Paykamén se rió pensando en las fórmulas mágicas grabadas con esmero sobre los papiros dejados allí por sacerdotes que, más píos que él, pensaban que serían efectivas durante toda la eternidad. Dejó de lado esas cábalas que no le correspondían y siguió seleccionando objetos preciosos. Había tal cantidad de tesoros, que no tardó en completar un buen botín.

Una vez hubo cerrado la bolsa, abandonó la cámara sepulcral por el mismo camino por el que había llegado. Subió los escalones a toda prisa, con la bolsa llena de oro aferrada a su cuerpo para no hacer ruido. Al llegar al pozo, se quedó quieto. Sabía que los listones de madera no aguantarían su peso y el de la saca con el botín. Apretó el nudo y, usando uno de los listones como pértiga, se dispuso a pasarla al otro lado. Paykamén lanzó un grito ahogado cuando la bolsa estuvo a punto de caer al fondo del pozo. Finalmente pudo depositarla con cuidado y sin hacer ruido en el extremo contrario del pasillo. Volvió a poner el listón sobre el foso sagrado y cruzó con la misma tranquilidad que antes.

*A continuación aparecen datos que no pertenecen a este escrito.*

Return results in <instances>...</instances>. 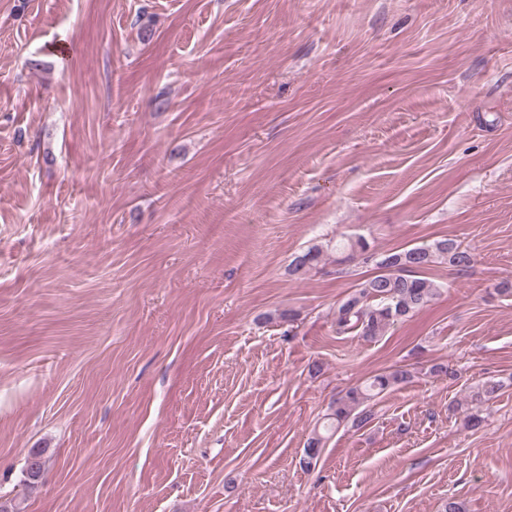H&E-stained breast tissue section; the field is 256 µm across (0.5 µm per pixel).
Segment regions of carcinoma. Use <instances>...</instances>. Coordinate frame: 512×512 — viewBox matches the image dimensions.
<instances>
[{
    "instance_id": "carcinoma-1",
    "label": "carcinoma",
    "mask_w": 512,
    "mask_h": 512,
    "mask_svg": "<svg viewBox=\"0 0 512 512\" xmlns=\"http://www.w3.org/2000/svg\"><path fill=\"white\" fill-rule=\"evenodd\" d=\"M336 251L344 254V257L337 260L339 264L358 255L377 269L374 275L358 283L356 288L339 301L334 312L336 334L354 332L366 341L384 335L391 324L415 313L440 295L442 285L420 276V271L436 259L446 257L461 270L473 263L469 251L448 239L429 245L374 253L369 251L366 240L358 237L337 244ZM322 256V246H311L292 260L291 274L303 277L318 266ZM411 378L410 371L394 369L374 375L363 386L349 389L336 400L332 412L327 414L323 431L314 432L307 440L300 464L305 468L316 464L325 447L327 433L344 424L360 427L367 424L373 418L370 402L385 390L407 383ZM502 388L503 384L499 381H483L474 387L471 399L477 403H487L497 398Z\"/></svg>"
}]
</instances>
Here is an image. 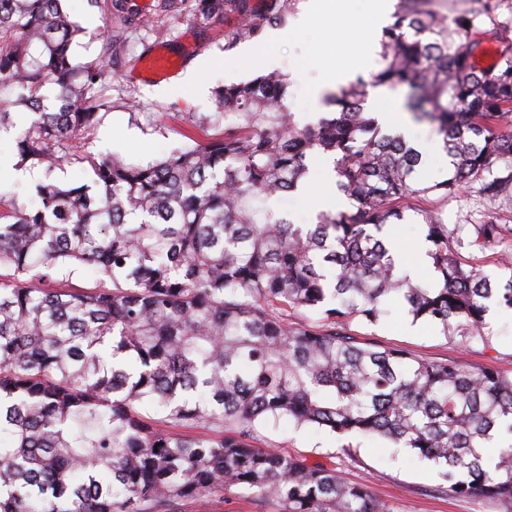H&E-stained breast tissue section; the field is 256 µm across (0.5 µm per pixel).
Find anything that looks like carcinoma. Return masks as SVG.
Wrapping results in <instances>:
<instances>
[{
    "label": "carcinoma",
    "mask_w": 512,
    "mask_h": 512,
    "mask_svg": "<svg viewBox=\"0 0 512 512\" xmlns=\"http://www.w3.org/2000/svg\"><path fill=\"white\" fill-rule=\"evenodd\" d=\"M214 24L235 10L240 41L259 40L295 0L255 14L247 0H166ZM107 14L103 48L73 62L82 29L62 0H0V129L30 113L19 164L80 157L70 143L97 122L94 85L136 23L127 0H88ZM381 68L327 97L334 111L300 125L274 72L224 85V132L162 159L86 158L91 184L48 180L31 207L0 199V512H184L226 488L278 512H391L361 483L258 444L260 423L283 419L338 436L409 449L444 469L450 497L512 512V378L359 342L352 321L376 325L400 295L413 321L465 341L484 335L489 302L512 309V275L497 288L458 248L503 239L474 224L463 242L439 213L473 179L495 202L512 196V43L491 71L432 0H398ZM53 86L54 98L43 94ZM407 88L405 107L434 125L448 177L422 179L421 152L382 131L366 88ZM319 158L350 200L315 224L273 202L308 187ZM422 216L434 279L401 272L390 239ZM42 268L34 275L32 271ZM93 267L105 280L69 287ZM312 315L288 323V311ZM198 428L206 434L195 433ZM500 442L489 457L484 448Z\"/></svg>",
    "instance_id": "cac0c4a2"
}]
</instances>
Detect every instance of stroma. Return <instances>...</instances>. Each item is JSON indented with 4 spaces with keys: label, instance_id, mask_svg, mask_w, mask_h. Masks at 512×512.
<instances>
[{
    "label": "stroma",
    "instance_id": "stroma-1",
    "mask_svg": "<svg viewBox=\"0 0 512 512\" xmlns=\"http://www.w3.org/2000/svg\"><path fill=\"white\" fill-rule=\"evenodd\" d=\"M141 14L153 17V25L128 33V51L113 65L111 77L98 85L104 107L99 122L85 138L74 141L78 154L102 158L112 153L135 161L149 162L186 146L189 137L223 129L213 90L220 84L248 81L268 72L285 75L287 102L301 122H314L327 112L325 99L314 98L312 87L321 78L320 64L349 52L348 31L372 28L373 38L364 48L371 61L360 68L366 76L380 67L382 27L373 26L369 0H350L342 30L300 22L309 0H297L284 23L267 27L260 41L232 43L236 13L225 12L222 23L203 28L189 16L170 21L156 15L157 0H131ZM65 9L84 30L73 47L77 64L97 58L101 52L105 23L102 13L87 0H65ZM435 9L456 17L476 16L470 37L482 47L512 41V0H434ZM200 67L195 80L185 81L187 69ZM367 105L376 112H396L412 139L422 145L432 179H443L446 166L440 137L426 122L415 121L404 109L406 89L368 87ZM13 127L0 131V193L28 202L30 192L44 177L40 167L17 166L16 142L27 123L17 114ZM448 226L469 227L492 220L506 225L503 240L485 249L462 247L460 254L479 266L491 279H504L512 272V198L486 202L479 182H471L438 207ZM409 319L400 298H391L379 325L352 324L363 341L383 347L411 351L429 361L457 360L469 367H487L512 376V310L492 307L486 316L485 336L469 341L443 336L432 325L419 322L407 328ZM262 445L322 463L343 479L367 484L372 494L386 502L392 512H497L495 503L459 500L443 492L441 470L428 461L413 459L405 448H394L380 440L358 435H330L298 428L288 422L261 428Z\"/></svg>",
    "mask_w": 512,
    "mask_h": 512
}]
</instances>
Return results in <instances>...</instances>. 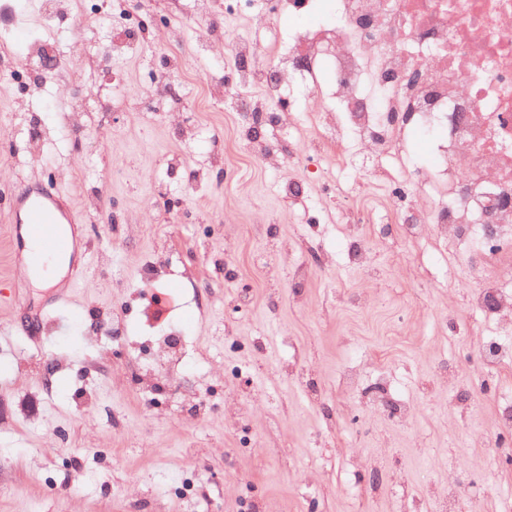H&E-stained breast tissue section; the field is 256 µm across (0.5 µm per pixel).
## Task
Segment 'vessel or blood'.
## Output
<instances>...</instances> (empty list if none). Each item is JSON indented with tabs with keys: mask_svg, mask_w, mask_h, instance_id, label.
<instances>
[{
	"mask_svg": "<svg viewBox=\"0 0 512 512\" xmlns=\"http://www.w3.org/2000/svg\"><path fill=\"white\" fill-rule=\"evenodd\" d=\"M25 222L31 238L39 245L43 255H61L68 251L70 242L58 227L60 220L69 213L56 200L32 191L25 199Z\"/></svg>",
	"mask_w": 512,
	"mask_h": 512,
	"instance_id": "obj_1",
	"label": "vessel or blood"
}]
</instances>
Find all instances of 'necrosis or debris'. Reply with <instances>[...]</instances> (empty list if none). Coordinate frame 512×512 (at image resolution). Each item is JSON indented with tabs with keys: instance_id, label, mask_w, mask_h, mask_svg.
Here are the masks:
<instances>
[{
	"instance_id": "necrosis-or-debris-1",
	"label": "necrosis or debris",
	"mask_w": 512,
	"mask_h": 512,
	"mask_svg": "<svg viewBox=\"0 0 512 512\" xmlns=\"http://www.w3.org/2000/svg\"><path fill=\"white\" fill-rule=\"evenodd\" d=\"M335 24L298 32L288 58L247 70L269 98L301 75L306 94L324 89L343 106L324 111L310 151L342 145L354 134L371 155L403 158L413 132L435 127L438 159L414 174L427 192L425 205L398 216L405 238L433 225L441 244L477 239L484 225L512 238V0H336ZM398 78L384 89L386 75ZM482 270L470 295L473 307L489 308L512 333V291L498 274L512 272V254L482 252Z\"/></svg>"
}]
</instances>
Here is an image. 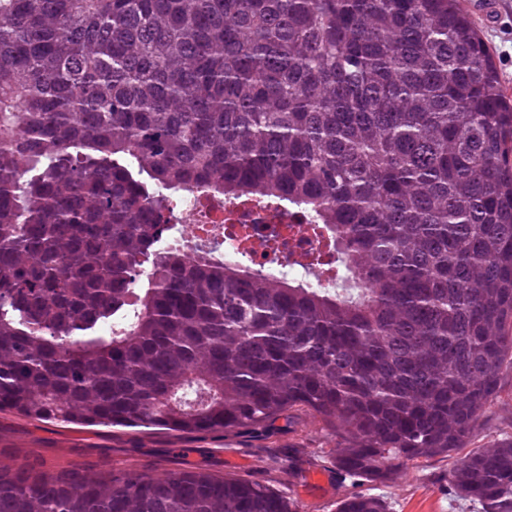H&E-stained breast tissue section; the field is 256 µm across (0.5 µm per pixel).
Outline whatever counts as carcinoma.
<instances>
[{
  "label": "carcinoma",
  "mask_w": 512,
  "mask_h": 512,
  "mask_svg": "<svg viewBox=\"0 0 512 512\" xmlns=\"http://www.w3.org/2000/svg\"><path fill=\"white\" fill-rule=\"evenodd\" d=\"M189 188L284 205L319 247L270 274L166 250ZM511 374L512 101L458 0H0V412L189 434L305 411L373 484L464 447ZM451 483L512 512V441ZM0 512L292 504L32 465L0 469Z\"/></svg>",
  "instance_id": "1"
}]
</instances>
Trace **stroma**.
Returning <instances> with one entry per match:
<instances>
[{
	"label": "stroma",
	"mask_w": 512,
	"mask_h": 512,
	"mask_svg": "<svg viewBox=\"0 0 512 512\" xmlns=\"http://www.w3.org/2000/svg\"><path fill=\"white\" fill-rule=\"evenodd\" d=\"M493 53L499 89L512 99V0H461ZM512 440V381L490 402L473 426L467 448ZM336 433L305 413L280 417L252 431L213 430L167 434L149 427H82L0 413V467L19 469L40 462L45 470L84 476L112 468L163 478L190 469L213 477H242L274 490L296 512H336L355 494L383 499L389 512H480L477 501L451 490L449 471L460 453L410 462L394 481L358 484L323 458Z\"/></svg>",
	"instance_id": "1"
}]
</instances>
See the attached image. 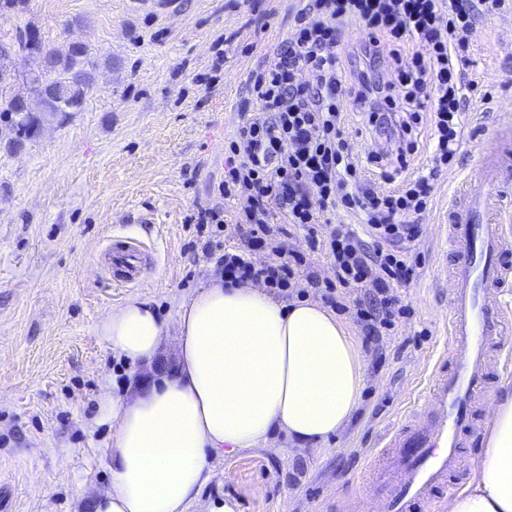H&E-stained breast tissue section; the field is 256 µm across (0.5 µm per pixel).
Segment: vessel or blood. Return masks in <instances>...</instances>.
Returning <instances> with one entry per match:
<instances>
[{"mask_svg":"<svg viewBox=\"0 0 512 512\" xmlns=\"http://www.w3.org/2000/svg\"><path fill=\"white\" fill-rule=\"evenodd\" d=\"M512 156L499 146L488 149L478 181L467 182L462 200L448 205V244L456 256L446 328L448 347L426 373L424 418L402 425L385 437L391 463L377 470L371 487L394 484L378 512H418L435 494H454L448 472L459 450L475 432L472 403L485 392L489 356L512 343L494 288L512 276L504 261L512 253V210L496 191Z\"/></svg>","mask_w":512,"mask_h":512,"instance_id":"obj_1","label":"vessel or blood"}]
</instances>
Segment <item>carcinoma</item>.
Returning a JSON list of instances; mask_svg holds the SVG:
<instances>
[{
	"label": "carcinoma",
	"mask_w": 512,
	"mask_h": 512,
	"mask_svg": "<svg viewBox=\"0 0 512 512\" xmlns=\"http://www.w3.org/2000/svg\"><path fill=\"white\" fill-rule=\"evenodd\" d=\"M22 44L23 48L42 56L44 71L53 74V79L43 81L38 76L30 79L42 103L39 112L22 109L21 96L0 92V118L7 119L15 130V138L8 144L12 150H18L24 142L34 139L44 119L66 117L79 111L92 81L91 73L85 67L87 51L83 43L74 42L63 53L44 48L41 38L30 34Z\"/></svg>",
	"instance_id": "carcinoma-1"
}]
</instances>
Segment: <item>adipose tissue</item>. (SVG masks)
Segmentation results:
<instances>
[{
	"instance_id": "ef3b65f1",
	"label": "adipose tissue",
	"mask_w": 512,
	"mask_h": 512,
	"mask_svg": "<svg viewBox=\"0 0 512 512\" xmlns=\"http://www.w3.org/2000/svg\"><path fill=\"white\" fill-rule=\"evenodd\" d=\"M100 334L134 365L173 335L177 359L134 394L106 397L112 481L94 512H188L225 450L265 447L276 432L316 450L360 406L358 340L313 300L285 303L216 276L180 303L175 322L135 297L102 320ZM485 448L478 480L449 512H512V395L494 399Z\"/></svg>"
}]
</instances>
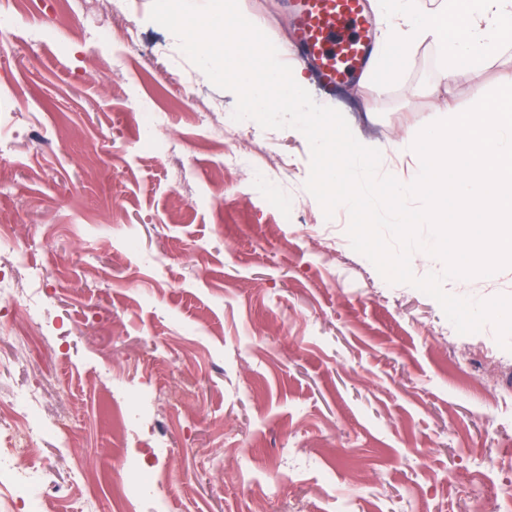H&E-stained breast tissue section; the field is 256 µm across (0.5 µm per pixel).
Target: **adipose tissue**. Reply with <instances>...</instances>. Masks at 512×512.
Segmentation results:
<instances>
[{
    "instance_id": "adipose-tissue-1",
    "label": "adipose tissue",
    "mask_w": 512,
    "mask_h": 512,
    "mask_svg": "<svg viewBox=\"0 0 512 512\" xmlns=\"http://www.w3.org/2000/svg\"><path fill=\"white\" fill-rule=\"evenodd\" d=\"M417 0H381L394 23L383 43L385 59L409 58L414 46L428 41L446 57L445 76L481 62L499 37L512 30V0H439L421 12Z\"/></svg>"
}]
</instances>
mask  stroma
<instances>
[{
	"label": "stroma",
	"instance_id": "1",
	"mask_svg": "<svg viewBox=\"0 0 512 512\" xmlns=\"http://www.w3.org/2000/svg\"><path fill=\"white\" fill-rule=\"evenodd\" d=\"M152 3L0 0L14 17L0 34V138L12 142L0 225H16L43 268L62 334L53 365L67 393L45 390L43 411L68 413L76 444L49 439L43 455L69 512L111 462L98 422L107 365L128 402L160 395L179 486L166 512H470L474 489L512 491V372H493L512 351L493 325L457 333L437 301L352 249L347 208L326 218L306 188L300 131L248 128L264 179L222 169L203 113L233 112L237 96L150 20ZM239 7L289 41L290 0ZM445 64L425 42L394 72L312 96L380 149L381 171L410 178L422 127L512 80V40L447 81ZM133 97L162 113L159 144L145 143ZM181 137L193 147L172 157ZM444 288L512 297V267Z\"/></svg>",
	"mask_w": 512,
	"mask_h": 512
}]
</instances>
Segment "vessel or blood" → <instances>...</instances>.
<instances>
[{"instance_id":"1","label":"vessel or blood","mask_w":512,"mask_h":512,"mask_svg":"<svg viewBox=\"0 0 512 512\" xmlns=\"http://www.w3.org/2000/svg\"><path fill=\"white\" fill-rule=\"evenodd\" d=\"M292 38L319 82L336 87L366 72L374 22L365 0H298Z\"/></svg>"}]
</instances>
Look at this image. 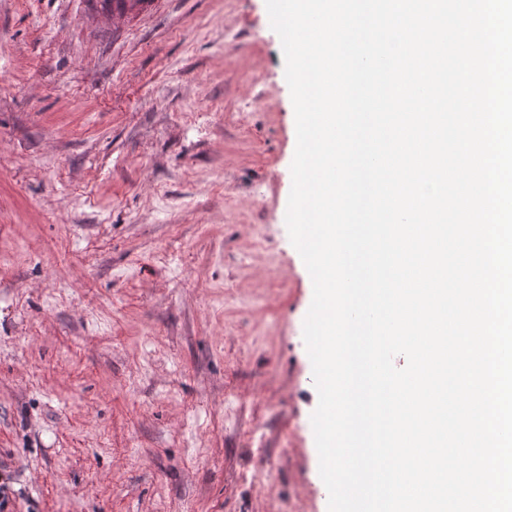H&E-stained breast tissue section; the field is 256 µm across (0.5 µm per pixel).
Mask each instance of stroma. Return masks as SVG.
<instances>
[{
  "mask_svg": "<svg viewBox=\"0 0 512 512\" xmlns=\"http://www.w3.org/2000/svg\"><path fill=\"white\" fill-rule=\"evenodd\" d=\"M266 0H0L7 512H328Z\"/></svg>",
  "mask_w": 512,
  "mask_h": 512,
  "instance_id": "stroma-1",
  "label": "stroma"
}]
</instances>
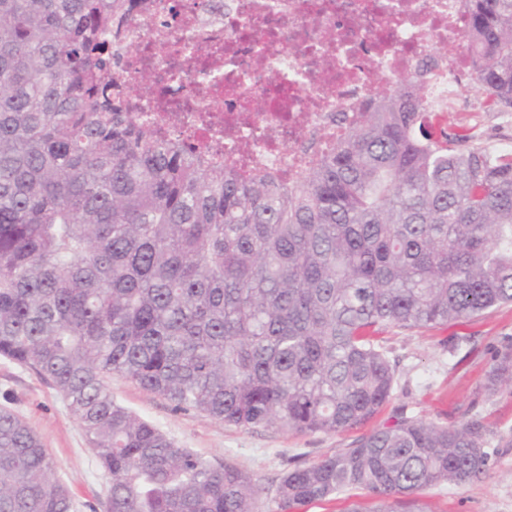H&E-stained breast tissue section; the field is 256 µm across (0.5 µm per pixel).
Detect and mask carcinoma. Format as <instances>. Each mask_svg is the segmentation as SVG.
Returning a JSON list of instances; mask_svg holds the SVG:
<instances>
[{
	"label": "carcinoma",
	"mask_w": 512,
	"mask_h": 512,
	"mask_svg": "<svg viewBox=\"0 0 512 512\" xmlns=\"http://www.w3.org/2000/svg\"><path fill=\"white\" fill-rule=\"evenodd\" d=\"M487 103L512 110V0H466ZM128 0H0V357L50 381L110 478L103 512H255L253 475L112 399L122 376L226 424L335 434L390 400L376 343L512 303V154L440 125L426 57L382 76L308 175H240L128 116L112 45ZM512 388V350L484 396ZM474 415H400L282 477L267 512L348 486L371 512L489 470ZM39 435L0 407V512H72Z\"/></svg>",
	"instance_id": "1"
}]
</instances>
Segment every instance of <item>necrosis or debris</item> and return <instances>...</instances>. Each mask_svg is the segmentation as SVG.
<instances>
[{"instance_id": "1", "label": "necrosis or debris", "mask_w": 512, "mask_h": 512, "mask_svg": "<svg viewBox=\"0 0 512 512\" xmlns=\"http://www.w3.org/2000/svg\"><path fill=\"white\" fill-rule=\"evenodd\" d=\"M132 0L116 42L115 79L137 120L188 146L301 180L328 155L381 90L380 76L434 55L427 90L442 112L474 55L460 46L464 0ZM155 67L169 113L139 86ZM160 89V90H161Z\"/></svg>"}]
</instances>
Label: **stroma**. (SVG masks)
I'll return each mask as SVG.
<instances>
[{
	"mask_svg": "<svg viewBox=\"0 0 512 512\" xmlns=\"http://www.w3.org/2000/svg\"><path fill=\"white\" fill-rule=\"evenodd\" d=\"M441 121L469 130L477 142L495 151L501 150L504 141H512V121L504 122L498 111L484 112L478 123L466 112L447 113ZM380 344L396 364V383L378 422L398 410L444 425L463 423L477 413L492 435L486 476L463 486L426 489L419 507L424 512H512V393L504 391L485 402L480 399L494 355L512 347V304L446 326L394 328ZM110 387L116 403L157 427L176 446L190 449L207 463L227 464L252 474L264 489L258 502L262 508L274 496L290 462L317 460L346 447L353 438L349 432L248 430L201 412L175 410L167 399L117 375ZM0 405L12 408L42 437L72 494L74 512H90L91 506L104 500L109 478L51 382L0 358Z\"/></svg>",
	"mask_w": 512,
	"mask_h": 512,
	"instance_id": "1",
	"label": "stroma"
}]
</instances>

Desde allí se veía ya el exterior de la morada. Apagó la tea y, para evitar rescoldos, la lanzó al fondo del pozo. Luego caminó despacio y en silencio hasta la salida, no fuera a ser que pasara algún guarda haciendo la ronda. Pero esta vez tuvo más suerte. Al llegar a las jambas que perfilaban la enorme entrada de la tumba descubrió que allí no había nadie. Subió con cautela los escalones que llevaban al suelo del valle. No quería cometer un error en el último instante.

Sin perder más tiempo, trepó por la loma del valle hasta alcanzar los riscos que bordeaban la necrópolis. Ni vio guardas ni oyó ruidos molestos que anunciaran la presencia de animales o de extraños en el camino.

Casi sin darse cuenta, Paykamén consiguió llegar a la orilla del Nilo. Se ató el botín a la espalda y se arrojó al agua, en la oscuridad, para regresar cuanto antes a su casa.

Dos días después tendría que rendir cuentas a su mentor. Paykamén había cumplido con su parte del trato, entonces le tocaría hacer lo propio a él.